The records -
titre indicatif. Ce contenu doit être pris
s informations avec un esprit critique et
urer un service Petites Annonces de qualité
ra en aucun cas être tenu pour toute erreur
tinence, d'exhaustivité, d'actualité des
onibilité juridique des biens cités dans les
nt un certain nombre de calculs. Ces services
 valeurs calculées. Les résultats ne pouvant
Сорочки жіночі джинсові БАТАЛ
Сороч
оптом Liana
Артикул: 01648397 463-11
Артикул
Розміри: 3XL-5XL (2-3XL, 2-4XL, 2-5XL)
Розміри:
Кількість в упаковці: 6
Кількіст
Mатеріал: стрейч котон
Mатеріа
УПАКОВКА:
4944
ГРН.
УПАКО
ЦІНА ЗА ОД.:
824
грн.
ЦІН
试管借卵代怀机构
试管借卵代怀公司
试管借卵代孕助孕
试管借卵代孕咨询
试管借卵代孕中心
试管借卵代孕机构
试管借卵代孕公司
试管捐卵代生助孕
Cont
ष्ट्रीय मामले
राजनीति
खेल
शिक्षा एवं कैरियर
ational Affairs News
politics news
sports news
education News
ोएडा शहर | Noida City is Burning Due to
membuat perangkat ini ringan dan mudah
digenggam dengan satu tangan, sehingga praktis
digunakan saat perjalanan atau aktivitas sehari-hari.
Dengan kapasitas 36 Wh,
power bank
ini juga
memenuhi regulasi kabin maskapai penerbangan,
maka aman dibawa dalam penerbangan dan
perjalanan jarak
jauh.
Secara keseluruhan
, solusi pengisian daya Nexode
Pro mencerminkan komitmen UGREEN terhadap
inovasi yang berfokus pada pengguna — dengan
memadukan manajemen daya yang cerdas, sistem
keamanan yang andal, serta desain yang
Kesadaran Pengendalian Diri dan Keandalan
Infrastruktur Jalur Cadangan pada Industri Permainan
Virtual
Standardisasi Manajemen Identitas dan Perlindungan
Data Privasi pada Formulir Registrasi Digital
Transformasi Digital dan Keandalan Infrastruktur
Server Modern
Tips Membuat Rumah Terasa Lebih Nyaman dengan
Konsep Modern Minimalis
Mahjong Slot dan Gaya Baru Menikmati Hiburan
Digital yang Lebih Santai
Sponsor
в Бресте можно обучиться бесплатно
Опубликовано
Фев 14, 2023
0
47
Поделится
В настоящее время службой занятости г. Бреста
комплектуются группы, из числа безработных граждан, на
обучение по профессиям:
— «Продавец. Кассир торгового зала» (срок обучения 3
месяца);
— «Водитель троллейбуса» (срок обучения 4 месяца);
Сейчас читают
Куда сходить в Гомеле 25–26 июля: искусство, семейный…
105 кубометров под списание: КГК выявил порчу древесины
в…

Exercise -
From the entries above, extract every line that contains the string "срок", and reproduce each such line unchanged.

Worked solution -
— «Продавец. Кассир торгового зала» (срок обучения 3
— «Водитель троллейбуса» (срок обучения 4 месяца);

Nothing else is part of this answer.